Soaring gas prices helped drive electric vehicle adoption in the first quarter, with EVs doubling their market share to 5.2% in the U.S.
But even as an all-electric future draws nearer, don’t expect big profits anytime soon from the companies involved. According to Michael Farkas, founder and CEO of Blink Charging (BLNK), profitability for companies in the EV space is "unrealistic" given where the industry is right now.
"People [ask]: 'Is it in its infantile state?' And I go: 'No, it's actually at its embryonic state when you look at the numbers,” Farkas said on Yahoo Finance Live (video above). “So it's not going to mean profitability tomorrow. If that's your expectation, then this is not the industry for you.”
'Rewards will be there in the future'
The global race to net zero has supercharged the EV charging infrastructure market, with some estimates expecting revenue to top $147 billion by 2030. However, investors have become increasingly skeptical about the medium-term growth prospects of companies that are far from profitability.
Blink’s stock has declined more than 35% in the last month, hitting a 52-week low on Thursday. While the sell-off has coincided with a broader pullback in high growth names, the declines have been more pronounced in the EV space. Blink rival Chargepoint (CHPT) and EVgo (EVGO), for instance, are both down more than 30% while electric truck maker Rivian (RIVN) has fallen over 25%.
“This is a growth industry. This is about land grab and growing out your footprint and investing in infrastructure,” Farkas said. “I believe the rewards will be there in the future. It's just a matter of having a long-term perspective. A lot of investors today look for the short term.”

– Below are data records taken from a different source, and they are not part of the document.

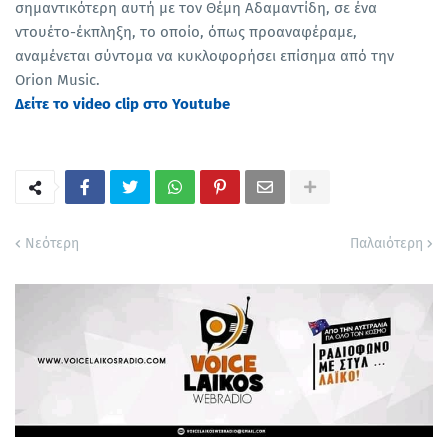
σημαντικότερη αυτή με τον Θέμη Αδαμαντίδη, σε ένα
ντουέτο-έκπληξη, το οποίο, όπως προαναφέραμε,
αναμένεται σύντομα να κυκλοφορήσει επίσημα από την
Orion Music.
Δείτε το video clip στο Youtube
Νεότερη
Παλαιότερη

Blink lags far behind competitors, including Tesla (TSLA) in the U.S., in the number of charging units deployed, though the company has been looking to expand rapidly through acquisitions.
Last week, it signed a $23.4 million deal to purchase Electric Blue (EB Charging) and its 1,150 chargers in the United Kingdom, marking the company’s first entry into the UK market. That was preceded by an expansion into Greece and Latin America. And last year, the company signed a nearly $24 million acquisition deal to purchase Belgium-based charging operator Blue Corner N.V. and its 7,071 charging ports across Europe.
The land grab comes as countries plow ahead to reach emissions reduction targets and slow climate change.
The Biden administration has pledged to reduce the number of new gas-powered vehicles sold in the U.S. by half by 2030. As part of that effort, the infrastructure bill signed into law last year sets aside $7.5 billion to build out a national charging network with the aim of making 500,000 chargers accessible to Americans.
“Today if you look at estimates, we have roughly a couple million charging stations deployed globally. There are a lot of them that are not viable chargers, prior technology,” Farkas said. “By all estimates, you're looking at needing between 120 to 150 million chargers by 2030. Really this is the beginning of the process in this industry.”